In: Accounting
Complexity may be at issue. In order to be an effective regulator of the financial markets, one must have an extensive knowledge of the complex instruments that are traded in today's markets. Just about the only place to gain that knowledge is within the financial industry itself. As a result, there is a revolving door between the regulatory agencies and the financial industry. Most of the regulators will one day return to the financial industry in a lucrative position.
Do you think this contributes to the lax enforcement?
Yes, I do think that this contributes to lax enforcement in a way. At the end of the day the goal of effective regulation is to ensure that the functioning of the financial markets is proper. Fairness of the financial markets and the firms that engage in financial activity is one of the key pillars of effective enforcement. Thus the goal of good and effective enforcement is to keep the financial markets efficient as well as transparent, both at the same time.
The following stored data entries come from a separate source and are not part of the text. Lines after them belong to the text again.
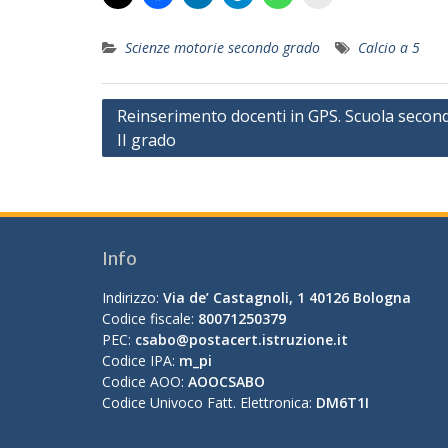
Scienze motorie secondo grado
Calcio a 5
Navigazione
Reinserimento docenti in GPS. Scuola second
II grado
articoli
Info
Indirizzo:
Via de’ Castagnoli, 1 40126 Bologna
Codice fiscale:
80071250379
PEC:
csabo@postacert.istruzione.it
Codice IPA:
m_pi
Codice AOO:
AOOCSABO
Codice Univoco Fatt. Elettronica:
DM6T1I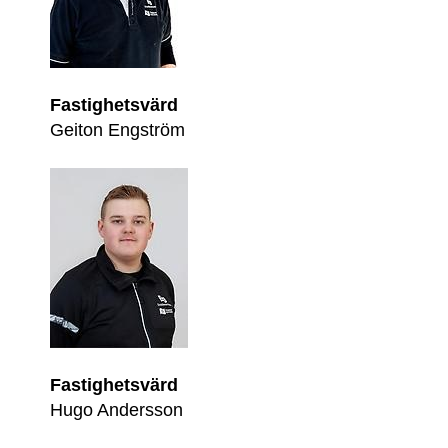
Fastighetsvärd
Geiton Engström
Fastighetsvärd
Hugo Andersson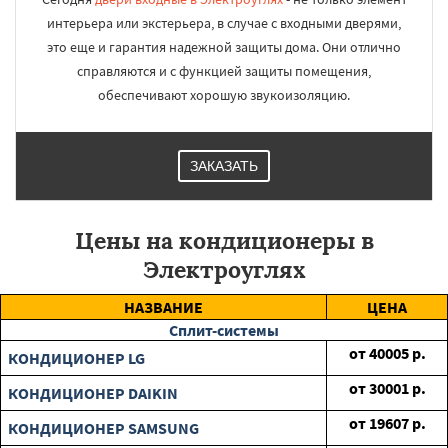
интерьера или экстерьера, в случае с входными дверями,
это еще и гарантия надежной защиты дома. Они отлично
справляются и с функцией защиты помещения,
обеспечивают хорошую звукоизоляцию.
ЗАКАЗАТЬ
Цены на кондиционеры в
Электроуглях
НАЗВАНИЕ
ЦЕНА
Сплит-системы
от
40005
р.
КОНДИЦИОНЕР LG
от
30001
р.
КОНДИЦИОНЕР DAIKIN
от
19607
р.
КОНДИЦИОНЕР SAMSUNG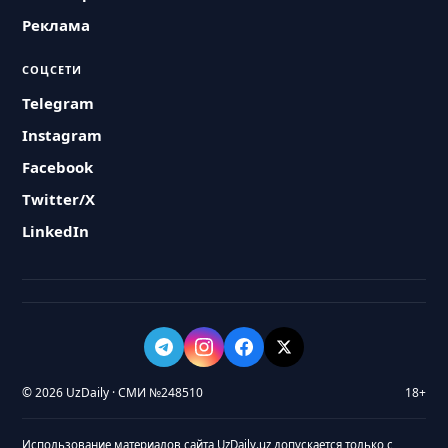
Реклама
СОЦСЕТИ
Telegram
Instagram
Facebook
Twitter/X
LinkedIn
© 2026 UzDaily · СМИ №248510
18+
Использование материалов сайта UzDaily.uz допускается только с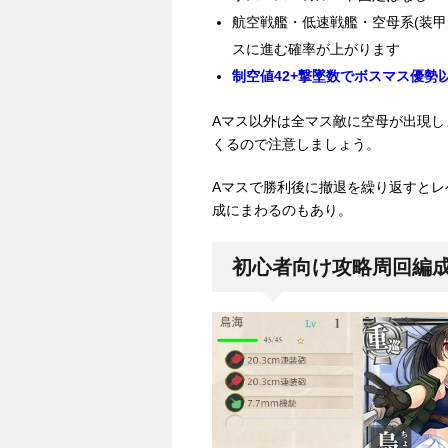
航空戦艦・低速戦艦・空母系(装甲
スに進む確率が上がります
制空値42+撃墜数でボスマス優勢
Aマス以外は全マス敵に空母が出現
くるので注意しましょう。
Aマスで勝利後に撤退を繰り返すと
成にまわるのもあり。
初心者向け攻略周回編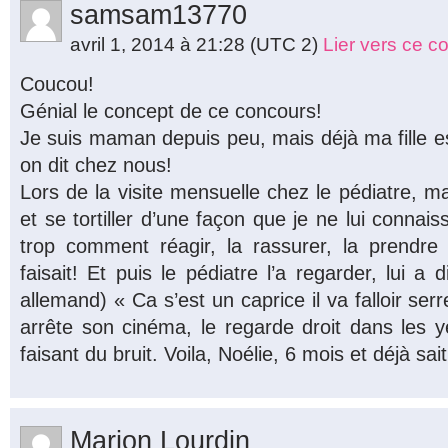
samsam13770
avril 1, 2014 à 21:28
(UTC 2)
Lier vers ce 
Coucou!
Génial le concept de ce concours!
Je suis maman depuis peu, mais déjà ma fille e
on dit chez nous!
Lors de la visite mensuelle chez le pédiatre, ma 
et se tortiller d’une façon que je ne lui connai
trop comment réagir, la rassurer, la prendre
faisait! Et puis le pédiatre l’a regarder, lui a 
allemand) « Ca s’est un caprice il va falloir serre
arrête son cinéma, le regarde droit dans les ye
faisant du bruit. Voila, Noélie, 6 mois et déjà sait 
Marion Lourdin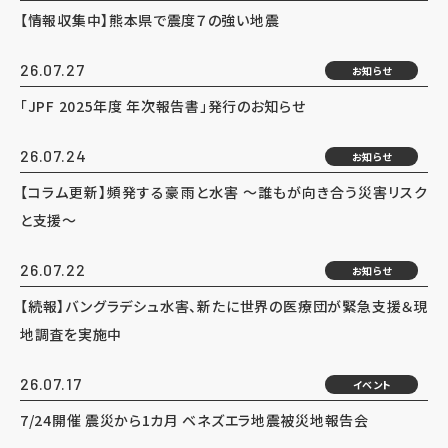
【情報収集中】熊本県で震度７の強い地震
26.07.27
お知らせ
「JPF 2025年度 年次報告書」発行のお知らせ
26.07.24
お知らせ
【コラム更新】頻発する豪雨と水害 ～誰もが向き合う災害リスク
と支援～
26.07.22
お知らせ
【続報】バングラデシュ水害、新たに世界の医療団が緊急支援＆現
地調査を実施中
26.07.17
イベント
7/24開催 震災から1カ月 ベネズエラ地震被災地報告会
Another goal is fair and honest treatment of customers and clients that are active in the market.
Now regulators access the financial industry themselves to gain knowledge of new financial products that are being introduced. For instance in the 2000s many new financially engineered products based on the concepts of derivatives, asset backed securities etc. were introduced. These financially engineered products were highly complex in nature and hence beyond the comprehension of regulators. As such many regulators accessed the financial markets to seek knowledge and gain and develop a better understanding of these complex financial products. With time they saw that the financial markets offered a highly lucrative career proposition and as it has been said rightly in the question that one day they end up joining the financial industry. What this does is that it dilutes the effectiveness of regulators in the long run.